Abstract
Because of the nonuniform distribution of earthquake epicenters, a uniform distribution of seismological stations is not necessarily optimal for sampling the Earth in order to determine global Earth structure. Taking into account the already existing digital long-period seismological stations (GDSN, IDA, and GEOSCOPE), we propose a strategy for the siting of additional stations. Here, we shall develop a criterion designed to optimize global resolution of upper mantle structre using mantle wave observations; other kinds of seismological studies will lead to different criteria, which should, however, be amenable to a similar treatment.
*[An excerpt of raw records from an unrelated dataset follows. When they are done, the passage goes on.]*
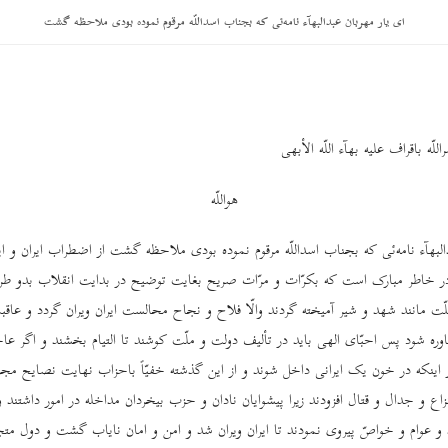
ای یار مهربان عبدالبهآء نامه‌ئی که بجناب اسداللّه مرقوم نموده بودی ملاحظه گشت
لّه باقراف علیه بهآء اللّه الأبهی
هواللّه
البهآء نامه‌ئی که بجناب اسداللّه مرقوم نموده بودی ملاحظه گشت از اضطراب ایران و ایرا
ه در خاطر مبارک است که بکرّات و مرّات صریح بغایت توضیح در بدایت انقلاب بدو طر
ّت مانند شهد و شیر آمیخته گردند والّا فلاح و نجاح محالست ایران ویران گردد و عاق
ره شود پس احبّای الهی باید در تألیف دولت و ملّت کوشند تا التیام بخشند و اگر عاجز
از اینکه در خون یک ایرانی داخل شوند و از این گذشته خفیّاً باحزاب نهایت نصایح مج
 نزاع و جدال و قتال افزودند زیرا پیشوایان نادان و حزب بیخردان مداخله در امور داشتند 
ند و عوام و خواصّ پیروی نمودند تا ایران ویران شد و امن و امان نایاب گشت و دول متجا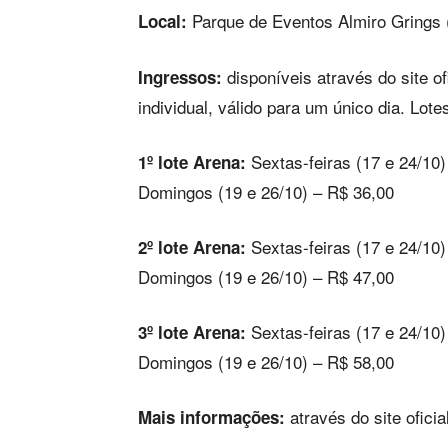
Parque de Eventos Almiro Grings 
Local:
disponíveis através do site of
Ingressos:
individual, válido para um único dia. Lote
Sextas-feiras (17 e 24/10)
1º lote Arena:
Domingos (19 e 26/10) – R$ 36,00
Sextas-feiras (17 e 24/10)
2º lote Arena:
Domingos (19 e 26/10) – R$ 47,00
Sextas-feiras (17 e 24/10)
3º lote Arena:
Domingos (19 e 26/10) – R$ 58,00
através do site oficia
Mais informações: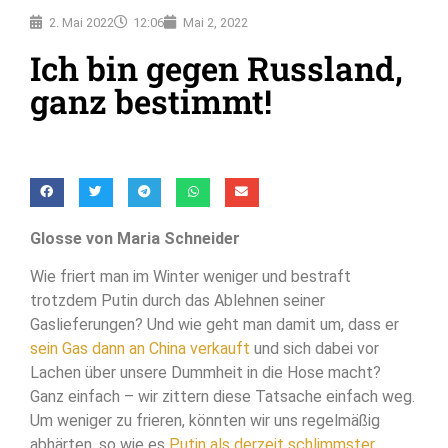
2. Mai 2022
12:06
Mai 2, 2022
Ich bin gegen Russland,
ganz bestimmt!
Glosse von Maria Schneider
Wie friert man im Winter weniger und bestraft
trotzdem Putin durch das Ablehnen seiner
Gaslieferungen? Und wie geht man damit um, dass er
sein Gas dann an China verkauft
und sich dabei vor
Lachen über unsere Dummheit in die Hose macht?
Ganz einfach – wir zittern diese Tatsache einfach weg.
Um weniger zu frieren, könnten wir uns regelmäßig
abhärten, so wie es
Putin als derzeit schlimmster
For an Earth model developed in spherical harmonics up to a high degree M, and for a given distribution of epicenters and stations, the variance of the solution expanded to some lower degree L ≦ M is obtained at each point of the earth surface by use of averaging kernels, the width of which depends on L. Two measures of the efficiency of an additional station are the reduction of the mean variance and the reduction of the variance oscillations over the Earth's surface; these measures of “new station efficiency” are mapped as a function of the location of the new station (Figures 8 and 9) for the averaging kernels corresponding to L = 8.
Considering the reduction of variance oscillations as the main aim, we find that a new station added in south east Africa, in the eastern Pacific, or in Pakistan is up to 6 times more efficient than a station added randomly, and many times more effective than a station added in the Central United States, the Philippines, or Japan.